La strada del Meeting corre lungo ciò che poteva non esserci e c’è, lungo il cambiamento sotto l’influsso di azioni anche nascoste: «Quello che hanno fatto per mesi, nel silenzio, le famiglie, il “petrolio” dell’Italia: hanno fatto da medici, infermieri, hanno fatto la spesa ai propri anziani, da maestri ai propri figli… continuando a lavorare» (Gigi De Palo). La strada è guardare, come dice Giorgio Vittadini, «non ad un Paese in affanno, ma alla vitalità di chi reagisce», perché «è l’eccesso di sospetto che non fa fare quello che si deve fare» (Luciano Violante). La domanda su cosa, nel presente, è in grado di innescare di nuovo la fiducia è la chiave del susseguirsi di incontri sulla politica, la crisi della democrazia, la sanità, la formazione, il lavoro, che mettono a fuoco le novità emerse nell’emergenza, i negoziati europei, la riscoperta di ciò che essenziale nella cura del paziente o della centralità della scuola e di un sistema d’istruzione unico, fatto di statali e paritarie, su cui per la prima volta in Parlamento non ci si è spaccati, la coesione sul family act… L’occasione da non sprecare è di un maggior realismo nelle scelte, ma in una responsabilità personale: «È la mia decisione e la vostra decisione che cambierà il mondo, perché i Governi decideranno fra molto tempo», dice il Premio Nobel per la Pace, Muhammad Yunus, raccontando il ritmo insostenibile a cui il mondo rischia di schiantarsi.
L’orizzonte è oltre la contingenza di oggi, riguarda un assetto dell’uomo davanti a qualsiasi difficoltà, come si vede nelle testimonianze dell’ultimo giorno da Siria, Venezuela, Russia e Uganda o come dice il Premio Strega, Maurizio Maggiani: anche quando ha seguito «la follia anarchica» in posti infami – Tusla sotto assedio, il campo profughi di Kigali o le baraccopoli brasiliane –, «mai, mai, ho visto solo disperazione». Ha visto l’uomo «partecipare della meraviglia».
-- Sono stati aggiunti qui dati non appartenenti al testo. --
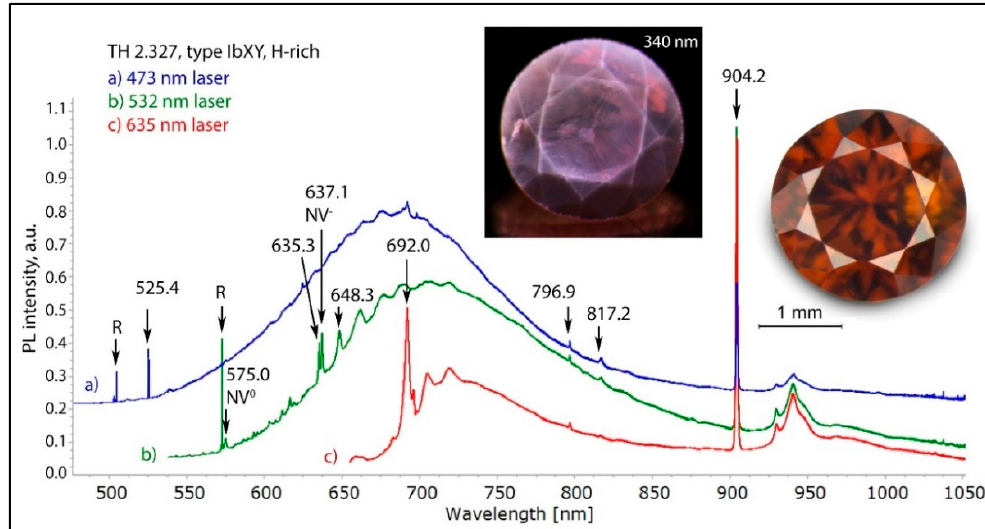
Figure 25. The photoluminescence spectra of a NDR hydrogen-rich deep brown orange type IbXY diamond of mixed cuboid octahedral growth (TH 2.327) recorded with three different lasers. The 693 nm and particularly the 904.2 nm features are very characteristic for such diamonds. The spectra have been shifted vertically for clarity. Photos: Gianna Pamies and Dr. Thomas Hainschwang.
Recriminare o vivere? In ogni momento. Chiara, maglietta blu, è contenta di puntare la pistola della febbre per ore, sotto il sole, perché «posso guardare negli occhi le persone». Cecilia lavora tutto l’anno alle mostre e deve la sua gratitudine «all’entusiasmo con cui le persone all’estero le stanno seguendo... mi travolgono. E mi ridanno il valore del mio lavoro, che io perdo perché non è secondo la forma che penso». Quello che scrive il grande artista tedesco, Gerhard Richter: «Bisogna fare che qualcosa accada piuttosto che crearla». È dall’esperienza della meraviglia come «antidoto all’ideologia» che nasce la sua straordinaria avventura pittorica, raccontata da Giuseppe Frangi nell’incontro sull’arte e su questo «figlio di uno scetticismo che non si arrende mai a se stesso».



C’è un bisogno che si delinea, nello snodarsi della settimana, il bisogno di oggi: nell’incontro dell’ultimo giorno, il cardinale Gualtiero Bassetti, dice che è «il tempo dei profeti», di coloro che «sanno mettersi in ascolto», «leggere in profondità il mondo che ci circonda». Gli fa eco Cornel West, nel denso, esuberante video-dialogo con il giurista Robert George: «Profeta è chi sente una chiamata profonda, qualcosa di più grande di sé».
Al centro del Meeting, anche fisicamente, c’è la mostra sulla Basilica della Natività. Nel suo splendore chiede ad ogni uomo e ad ogni epoca dove poggia la sua speranza. Concludeva Azurmendi: «In Dio non avrei creduto. Dio è un’idea. Ma la verità produce vita. E se io guardo con ammirazione una vita, devo ammirare il motore di essa».